Programming Problems in Java: A Primer for The Technical Interview (2014)
Chapter 7. Binary Search
Searching and sorting are the fundamental operations of computer programming, and in the next few chapters we examine each in some detail. There are three search techniques that every programmer should memorize. These are binary search, breadth first search, and depth first search. Binary search can be used for search in any sorted, random access data structure. Breadth first search and depth first search are graph search algorithms useful for finding minimum distance between nodes and detecting cycles. Before sorting, we will look at basic implementations and programming problems related to each of these search algorithms.
We begin with binary search.
7.1 Binary search
Binary search is fundamental, and it should be known by rote as it is often asked as a gating or screening question. It is one of the first algorithms we learn, and influences many data structures we use in programming. It is also one for the first applications of branch and bound, in that the update rule divides the search space in half.

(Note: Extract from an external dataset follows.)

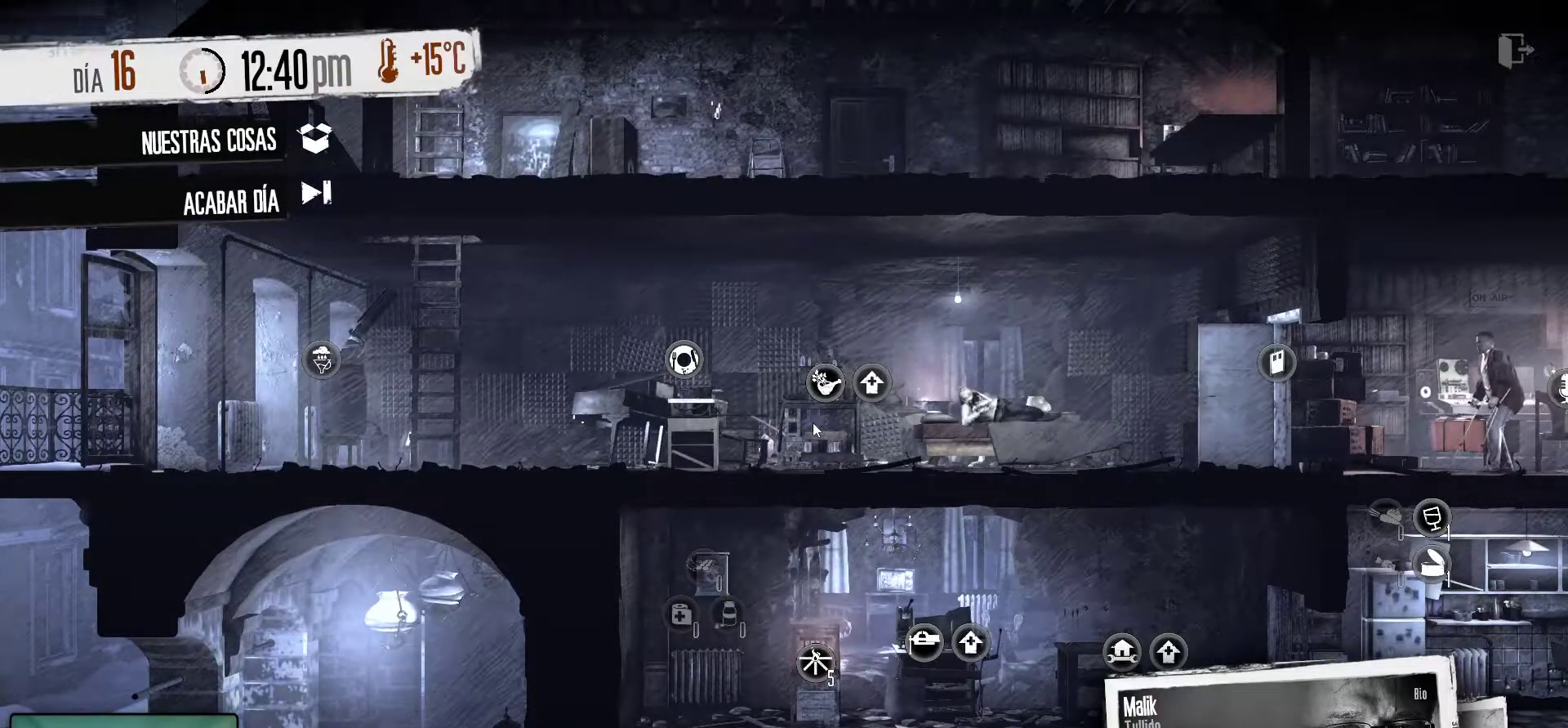
{"keys": [], "mouse": [], "mouse_move": "still", "events": []}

The following is an implementation of binary search for searching an integer array. The result of the search is the location of the element with the specified key.
Listing 7.1: Binary Search
int find(int[] array, int key) {
int lower = 0;
int upper = array.length - 1;
while (lower < upper) {
int mid = lower + (upper - lower) / 2;
if (key == array[mid]) {
return mid;
} else if (key < array[mid]) {
upper = mid - 1;
} else {
lower = mid + 1;
}
}
return lower;
}
A few details of this implementation require further discussion. First, the function above returns either the position of the entry or the point at which the algorithm was searching when it determined the key is not present. We will see this definition is useful in the sequel.
Second, if we did not find an entry, we know that key≠array[mid], and so we do not need to consider mid. So we can set lower and upper one past mid in the appropriate direction. Concretely, if the value we are looking for is less than mid, we can set upper to be mid- 1, as that is the lowest index that we have not evaluated.
Last, the update rule used to find the midpoint should always be used in programming interviews. It is the only means to write the expression to calculate the midpoint of a without the danger of an operation overflow. The more common way to write that line is mid = (upper + lower)∕2. However, it is possible for upper + lower to overflow.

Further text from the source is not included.